When heading to GeoWoodstock, I did some serious research to make the caching routes as efficient as possible. Sometimes, it’s harder than others to do that.
While doing a “way down” list, I came across one cache created by WVTim and it had hundreds of favorite points. More digging showed even more caches with hundreds of favorite points.
Gadget caches seemed to be his specialty – in other words, you needed to use a gadget of some sort to get the cache out.
These caches – or at least many of them – had to be done.
The plan was on the Friday of the long weekend to go hit many of these caches and see all about them. Needless to say, we weren’t disappointed. The sad part is, we should have taken down codes and such as I think we might have been able to land the free geocoin offered for a couple of the trails that Tim has caches on. Oh well, the caches by themselves were way worth it.

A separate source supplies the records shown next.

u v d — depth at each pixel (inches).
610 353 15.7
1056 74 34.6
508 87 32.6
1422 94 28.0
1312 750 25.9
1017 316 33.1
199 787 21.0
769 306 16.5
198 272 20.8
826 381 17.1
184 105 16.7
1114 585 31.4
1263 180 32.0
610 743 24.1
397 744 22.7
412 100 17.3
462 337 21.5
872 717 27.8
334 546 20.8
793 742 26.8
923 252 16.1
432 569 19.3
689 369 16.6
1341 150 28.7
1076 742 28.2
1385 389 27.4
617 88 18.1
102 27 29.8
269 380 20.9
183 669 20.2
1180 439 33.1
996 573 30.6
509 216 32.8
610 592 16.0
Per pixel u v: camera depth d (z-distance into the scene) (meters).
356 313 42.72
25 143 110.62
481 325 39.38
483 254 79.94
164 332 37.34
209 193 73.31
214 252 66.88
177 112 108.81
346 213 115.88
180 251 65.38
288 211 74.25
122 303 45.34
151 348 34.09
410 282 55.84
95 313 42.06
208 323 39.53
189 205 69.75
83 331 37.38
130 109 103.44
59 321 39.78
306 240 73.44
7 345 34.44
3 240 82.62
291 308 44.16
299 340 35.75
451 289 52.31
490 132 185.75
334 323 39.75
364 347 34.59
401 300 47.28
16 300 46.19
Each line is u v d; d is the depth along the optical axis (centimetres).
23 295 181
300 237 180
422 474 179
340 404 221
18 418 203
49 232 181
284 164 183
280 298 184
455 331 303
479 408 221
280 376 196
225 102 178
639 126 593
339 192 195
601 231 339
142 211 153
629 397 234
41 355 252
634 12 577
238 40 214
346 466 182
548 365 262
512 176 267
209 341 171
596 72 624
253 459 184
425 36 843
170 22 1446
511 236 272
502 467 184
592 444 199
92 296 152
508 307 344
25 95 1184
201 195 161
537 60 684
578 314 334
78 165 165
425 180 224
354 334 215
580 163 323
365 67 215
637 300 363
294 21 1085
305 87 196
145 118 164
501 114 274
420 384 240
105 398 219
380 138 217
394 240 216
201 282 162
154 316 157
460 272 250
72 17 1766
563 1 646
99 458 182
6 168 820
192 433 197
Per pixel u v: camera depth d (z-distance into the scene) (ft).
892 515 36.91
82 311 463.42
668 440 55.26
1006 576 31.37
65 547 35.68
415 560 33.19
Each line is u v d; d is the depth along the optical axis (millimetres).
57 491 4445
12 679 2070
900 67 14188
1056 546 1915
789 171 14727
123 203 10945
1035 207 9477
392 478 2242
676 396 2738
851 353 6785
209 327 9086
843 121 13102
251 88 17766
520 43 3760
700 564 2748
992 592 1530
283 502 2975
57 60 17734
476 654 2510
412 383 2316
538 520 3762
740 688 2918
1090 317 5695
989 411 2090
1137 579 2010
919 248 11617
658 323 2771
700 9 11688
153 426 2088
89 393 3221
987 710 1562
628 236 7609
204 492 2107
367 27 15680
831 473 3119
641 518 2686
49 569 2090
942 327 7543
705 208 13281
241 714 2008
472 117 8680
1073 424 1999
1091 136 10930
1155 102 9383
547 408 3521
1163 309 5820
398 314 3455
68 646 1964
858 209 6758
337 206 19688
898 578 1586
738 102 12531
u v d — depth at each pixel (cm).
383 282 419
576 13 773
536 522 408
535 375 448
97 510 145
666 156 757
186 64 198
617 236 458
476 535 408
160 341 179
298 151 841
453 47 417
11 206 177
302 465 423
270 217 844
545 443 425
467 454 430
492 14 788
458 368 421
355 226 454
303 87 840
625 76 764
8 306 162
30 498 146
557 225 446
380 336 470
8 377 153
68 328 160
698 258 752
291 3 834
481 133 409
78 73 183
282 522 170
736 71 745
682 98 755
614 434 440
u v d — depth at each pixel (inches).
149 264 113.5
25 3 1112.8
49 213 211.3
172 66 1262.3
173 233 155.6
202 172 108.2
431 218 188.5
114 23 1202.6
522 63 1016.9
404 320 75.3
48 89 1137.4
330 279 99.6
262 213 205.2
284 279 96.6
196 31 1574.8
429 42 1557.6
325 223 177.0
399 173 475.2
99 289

I also had a chance to speak a little with Tim at GeoWoodstock and am going to talk to him at some point for a story on the blog I really want to dig in and see where he comes up with all of these amazing ideas.
Without giving everything away (though there are YouTube videos out about many of his caches), check out a few of these caches and what was needed/used:
- Jumper cables
- Motion sensors
- Solar panels
- Sense of smell
- An Etch-a-Sketch (it was in the cache’s first part)
And how they are all used is pretty amazing all by itself. It seemed like every one that we went to made us smile or look at it in amazement. The caches were all well-done, all locked so they couldn’t be stolen, and all had permission to be placed. That’s something in this day and age.
The best part, though, was it was rare for us to have to worry about being around others. For the most part, we had the opportunity to go cache to cache without lines of people, which is often the case when you are at mega events. The ones where we did see people, we made sure to wait from a distance so we had the chance to do it ourselves.
Now, the cool part is caches like this give me inspiration to come up with some clever and fun hides. The issue, though, is being able to pull them off. I’m not the handiest person in the world, so I’ll have to think about things a bit to see what I can come up with.
Not all of his caches required gadgets, though. Some were just plain creative or fun. Such as the human-sized mouse trap with an ammo can painted as a block of cheese. The reality is he is just one creative hider and the caches were fun to do.
Either way, it made the weekend that much better with these caches. It’s good to know people put a lot of thought and such into their ideas. In the few minutes I got to speak with him, I got some pretty good insight about the process and hopefully, when I get the chance to talk with him more in-depth, I’ll get a bit more.
I always wonder when I see caches with a lot of favorites if it’s totally well-earned, or if it’s just cool and people click that favorite box. But when you are talking hundreds of favorites, you know something has to be good and these caches weren’t just good—they were great. I hope to make a trip back down there to do the ones I didn’t finish as I am highly curious to see what they have to offer!